The U.S. Department of Energy said it plans to fund a $20.5 million offshore wind research project and solicit research ideas to solve some of the industry's biggest problems.
The DOE's Office of Energy Efficiency and Renewable Energy will fund the four-year initiative and seek an administrator to lead a group of offshore wind developers, state agencies and other stakeholders to address the U.S.' specific offshore wind technology issues. The main goal of the research is to lower the cost of offshore wind in the U.S.
"The creation of a cooperative, public-private Offshore Wind Research and Development Consortium will maximize the impact of [The Office of Energy Efficiency and Renewable Energy's] research and development funding while addressing the needs of the nascent U.S. offshore wind industry," the notice of intent said.

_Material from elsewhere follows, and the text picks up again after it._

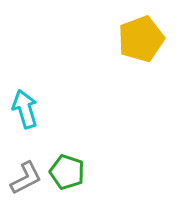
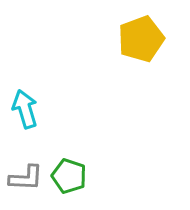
green pentagon: moved 2 px right, 4 px down
gray L-shape: rotated 30 degrees clockwise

The U.S. offshore wind project pipeline was estimated to be more than 24,000 MW as of the end of 2016, according to the DOE. The domestic offshore wind industry has had a slow start compared to its European counterparts; the 30-MW Block Island Offshore Wind farm, the first U.S. offshore wind project, started commercial operation nearly a year ago, whereas Europe was responsible for 90% of global installed capacity at the end of 2016. However, the DOE, offshore wind developers and states are increasingly expressing interest and confidence in an American offshore wind market, thanks to declining levelized costs of energy worldwide and stronger state policy commitments.
The Office of Energy Efficiency and Renewable Energy will give a one-time $18.5 million award that will directly go toward the research project. Another $2 million will go toward federally funded research centers that will focus on research and development approved by the stakeholder group.
A formal funding opportunity announcement is expected to come out in December.